# Mini keeps cutting out.



## Marine1 (Sep 25, 2005)

I have a Romeo and a mini. Seems I have a weak input on my cable into the room where I want my mini, which is with the computer. To weak to set up a mocha connection so I hooked it up to my router. The cable already has a booster on it from the cable company and I get nothing on the mini without it. But it doesn't seem strong enough, as it keeps freezing for just a second or so continually. Some times it just freezes completely. Can I get a stronger booster to have it work without cutting out?


----------



## Marine1 (Sep 25, 2005)

Marine1 said:


> I have a Romeo and a mini. Seems I have a weak input on my cable into the room where I want my mini, which is with the computer. To weak to set up a mocha connection so I hooked it up to my router. The cable already has a booster on it from the cable company and I get nothing on the mini without it. But it doesn't seem strong enough, as it keeps freezing for just a second or so continually. Some times it just freezes completely. Can I get a stronger booster to have it work without cutting out?


If I am reading these instructions right, I have to have the Ethernet cable wired from the router to a Ethernet jack in the wall and not on the mini? I am also having to have the Tivo connected to the router, which is in the other end of the house. How do you do that? I have it going from router to mini, I thought that would do it. By this, I would have to run a cable from one end of the house to the other.


----------



## lpwcomp (May 6, 2002)

Marine1 said:


> If I am reading these instructions right, I have to have the Ethernet cable wired from the router to a Ethernet jack in the wall and not on the mini? How do you do that? I have it going from router to mini, I thought that would do it.


Directly connecting it to the router is fine. What makes you think otherwise? The problem sounds like the cable or network connection to the Roamio. How is _*it*_ connected to the network?

BTW, the strength of the cable signal at the Mini shouldn't have anything to do with whether or not you can set up a MoCA network unless the problem is bad wiring.


----------



## BigJimOutlaw (Mar 21, 2004)

Which Roamio do you have, and how it is getting its network connection?

Streaming between the DVR and Mini requires a wired network of some kind. Generally either ethernet or moca (or a combination).
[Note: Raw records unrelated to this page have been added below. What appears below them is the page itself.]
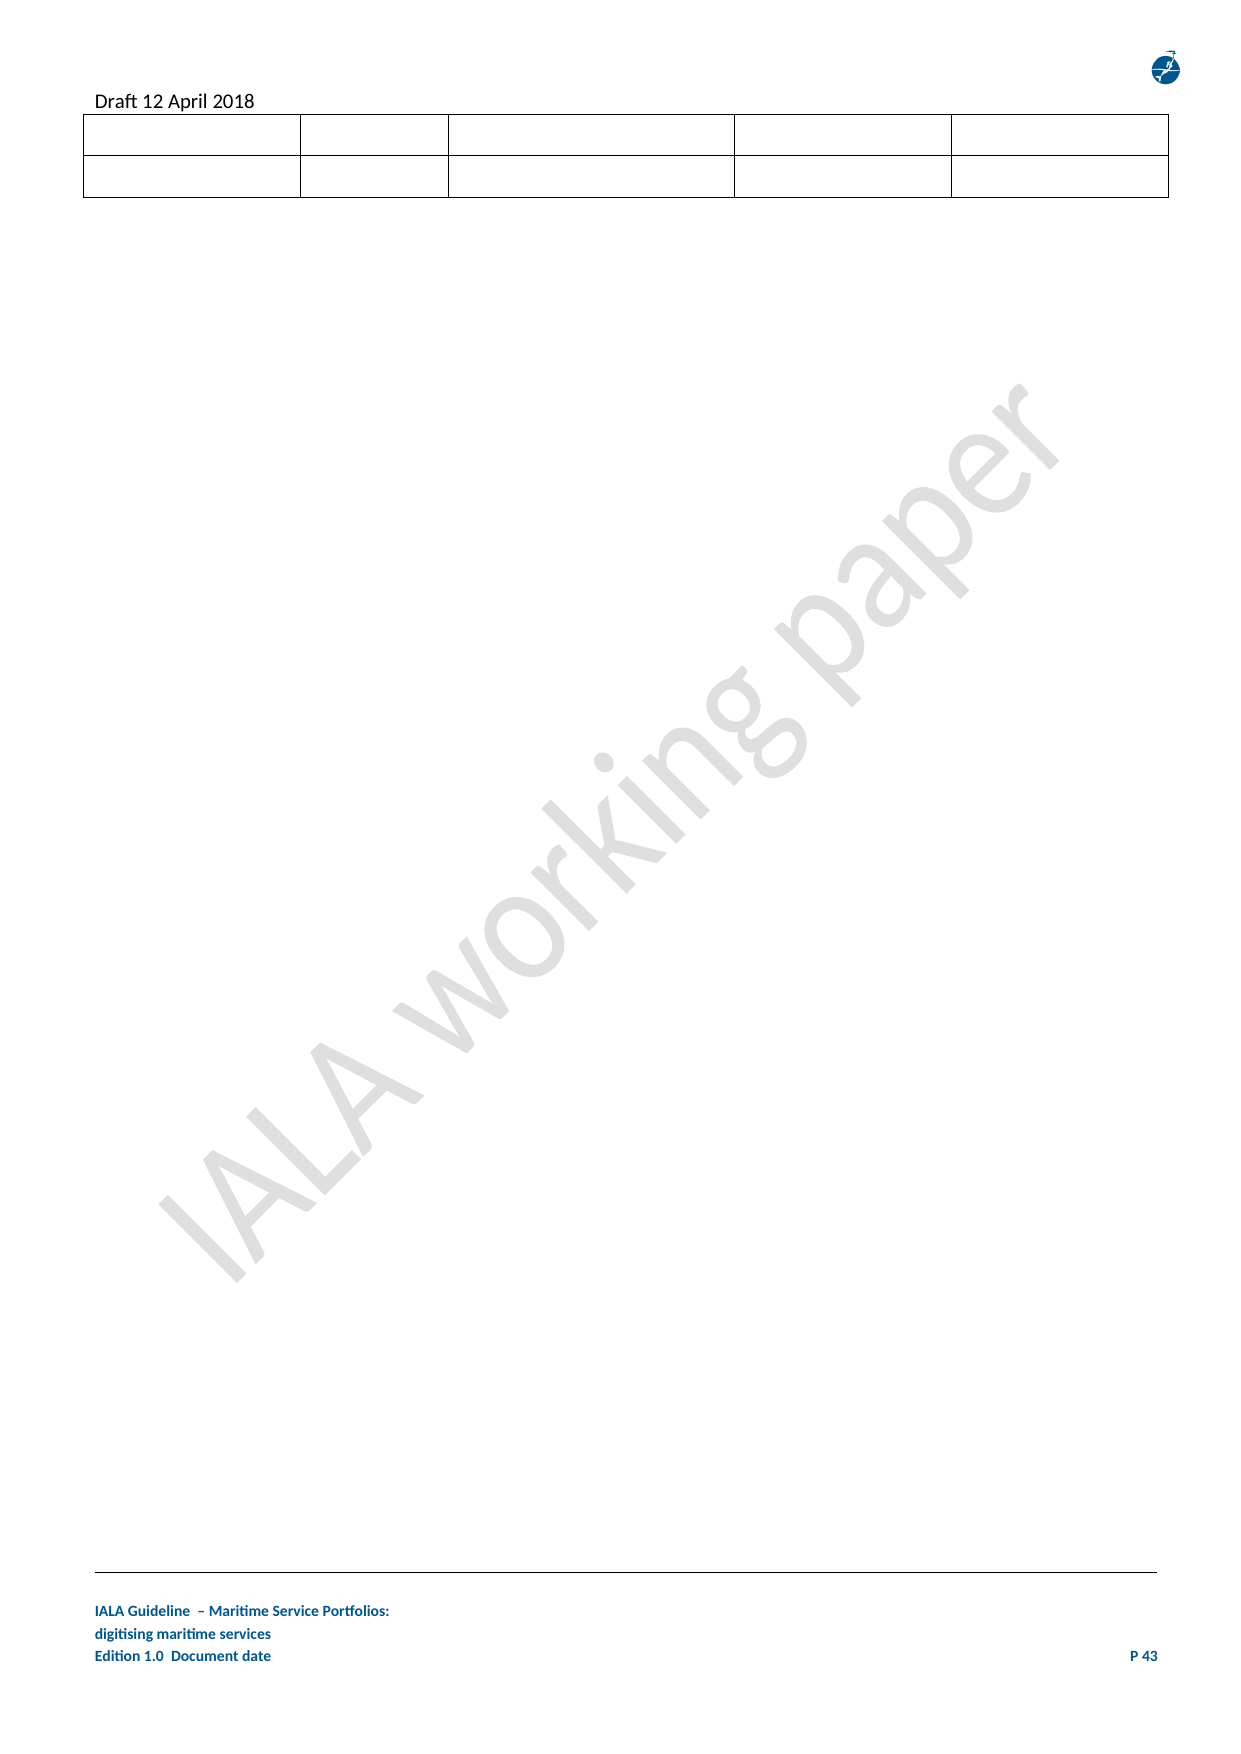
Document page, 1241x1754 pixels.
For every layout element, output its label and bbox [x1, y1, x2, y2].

table_cell [84, 115, 300, 155]
table_cell [449, 115, 734, 155]
table_cell [301, 156, 448, 197]
table_cell [449, 156, 734, 197]
table_cell [84, 156, 300, 197]
picture [1120, 0, 1239, 119]
table_cell [735, 115, 951, 155]
table_cell [952, 156, 1168, 197]
table_cell [301, 115, 448, 155]
table_cell [952, 115, 1168, 155]
table_cell [735, 156, 951, 197]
If running ethernet from the router to the DVR is not possible or ideal, then buying a moca adapter and connecting it to the router is the better option. If you have the basic Roamio, you'll need 2 moca adapters. If you have a Plus or Pro, you only need 1.

The Mini's line won't need a booster unless there is something seriously wrong with the coax (in fact it could also hinder the moca connection).


----------